Testo di studio:
########################################

Tre procedimenti disciplinari e un’accusa pesante davanti alla corte marziale: diserzione aggravata. Il maresciallo Vincenzo Lo Zito è senza dubbio un pericoloso criminale di guerra a giudicare da come lo stanno trattando l’esercito italiano e il suo datore di lavoro: la Croce Rossa. Che ha pure deciso di sospendergli pure lo stipendio chiedendogli arretrati a partire dallo scorso settembre, quando fu trasferito dalla sua sede naturale, L’Aquila, ad Assisi. Ma che avrà mai combinato di così grave il maresciallo?

########################################

Dati registrati:
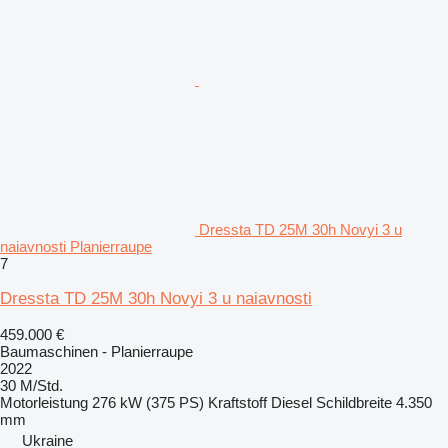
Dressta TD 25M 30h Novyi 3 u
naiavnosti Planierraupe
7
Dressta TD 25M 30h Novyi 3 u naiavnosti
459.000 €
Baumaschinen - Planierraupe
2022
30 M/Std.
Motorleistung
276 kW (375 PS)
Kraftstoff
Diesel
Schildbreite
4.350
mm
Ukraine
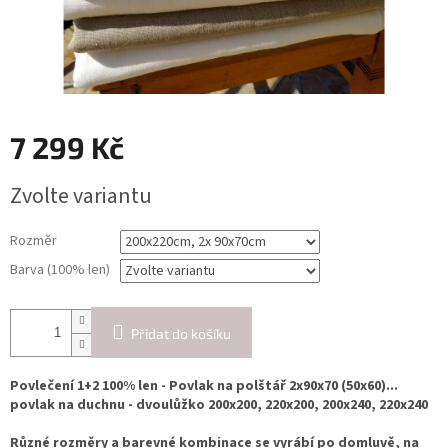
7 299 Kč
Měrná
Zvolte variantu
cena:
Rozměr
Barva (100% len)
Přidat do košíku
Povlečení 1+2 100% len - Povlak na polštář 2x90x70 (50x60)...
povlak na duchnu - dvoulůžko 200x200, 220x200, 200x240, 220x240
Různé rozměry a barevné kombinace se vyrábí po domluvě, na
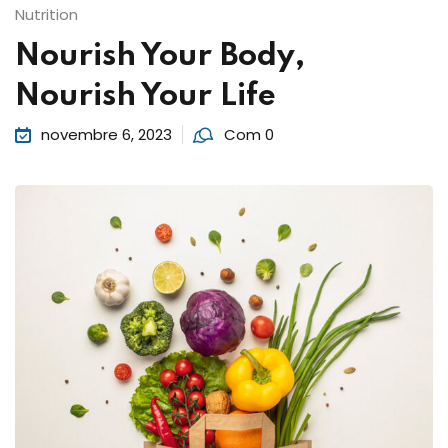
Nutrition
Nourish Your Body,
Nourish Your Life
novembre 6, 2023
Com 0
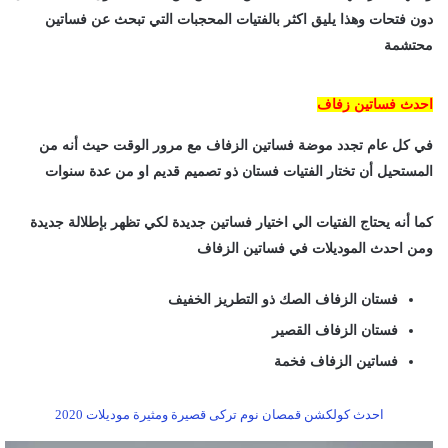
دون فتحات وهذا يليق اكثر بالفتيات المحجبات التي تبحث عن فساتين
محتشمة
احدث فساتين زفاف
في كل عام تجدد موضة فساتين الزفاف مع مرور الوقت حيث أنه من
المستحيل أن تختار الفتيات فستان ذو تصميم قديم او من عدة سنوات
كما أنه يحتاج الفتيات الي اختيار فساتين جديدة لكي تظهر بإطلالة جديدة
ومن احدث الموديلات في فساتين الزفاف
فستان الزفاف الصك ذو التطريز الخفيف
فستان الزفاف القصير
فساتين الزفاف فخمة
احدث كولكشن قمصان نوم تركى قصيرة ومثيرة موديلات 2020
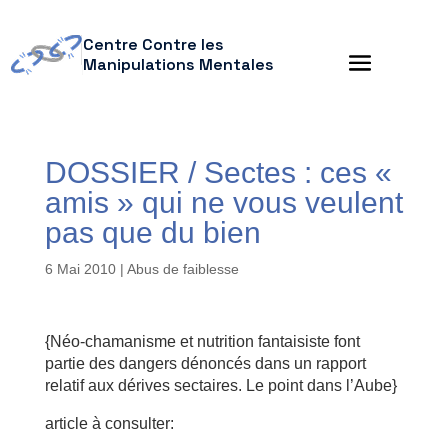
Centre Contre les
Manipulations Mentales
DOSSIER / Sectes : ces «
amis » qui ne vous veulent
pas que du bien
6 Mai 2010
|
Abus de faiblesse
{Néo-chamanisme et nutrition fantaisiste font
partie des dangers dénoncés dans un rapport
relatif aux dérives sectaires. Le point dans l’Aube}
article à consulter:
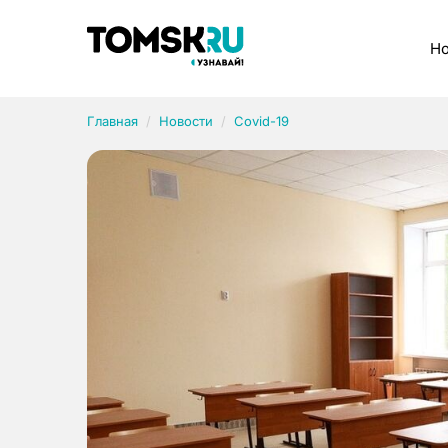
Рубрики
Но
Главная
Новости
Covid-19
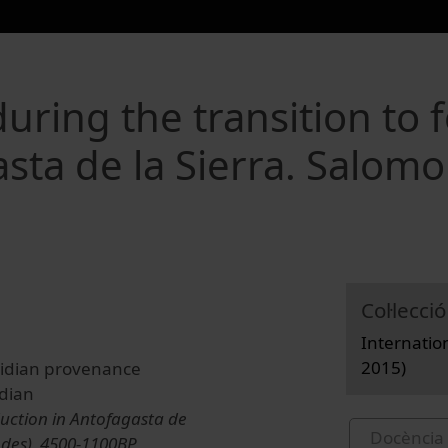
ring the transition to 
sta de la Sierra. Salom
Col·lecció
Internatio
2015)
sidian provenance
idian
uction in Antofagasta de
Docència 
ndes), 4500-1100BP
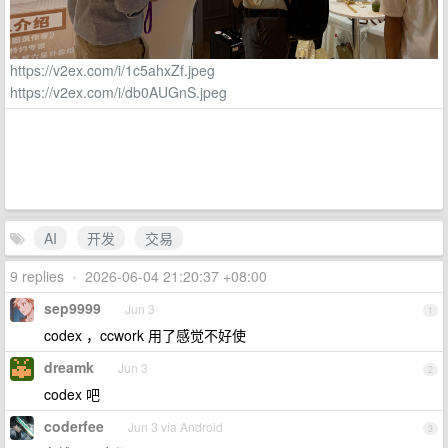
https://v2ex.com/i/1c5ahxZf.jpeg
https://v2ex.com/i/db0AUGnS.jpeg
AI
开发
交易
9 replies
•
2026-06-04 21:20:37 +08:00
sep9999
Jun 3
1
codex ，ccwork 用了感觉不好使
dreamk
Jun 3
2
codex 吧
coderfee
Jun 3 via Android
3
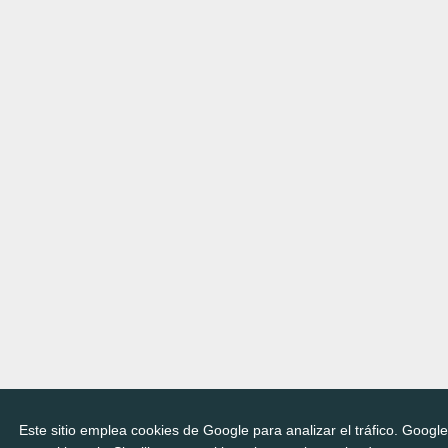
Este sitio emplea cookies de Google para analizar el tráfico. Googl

########################################

Consegne:
- 1) Elenca tutti i nomi propri di persona, di luogo o di ente che compaiono nel testo di studio.
- 2) Prosegui il testo di studio a partire dal punto in cui si interrompe, scrivendo un breve paragrafo.
Per svolgere il lavoro non occorre consultare i dati.

Risposte:
- 1) Vincenzo Lo Zito, Croce Rossa, L’Aquila, Assisi

- 2)
L’Aquila addio
Spiega Lo Zito: “Chiariamo innanzitutto che non ci posso andare ad Assisi. Non perché lo dico io, ma perché è stata la Commissione medica competente a stabilirlo (per ben due volte di fila). Sono cardiopatico e devo restare nella mia zona di residenza, dove ho medici di fiducia, familiari, e un posto di lavoro facilmente raggiungibile. Anche se ormai è da tanto tempo che non riesco a mettere piedi in sede”. I guai del maresciallo, da 25 anni in servizio alla Croce Rossa, sono iniziati quando cominciò a lamentare una gestione anomala della sede abruzzese da parte di Maria Teresa Letta, sorella di Gianni Letta (il braccio destro del premier). Lo Zito e altri amministratori in servizio alla sede dell’Aquila evidenziarono atteggiamenti padronali della signora Letta soprattutto nella gestione delle risorse economiche. Ne ho già parlato sul Fatto lo scorso aprile , nel frattempo nessun giudizio o procedimento sui conti dell’ente abruzzese ha dato ragione a Lo Zito. Anzi.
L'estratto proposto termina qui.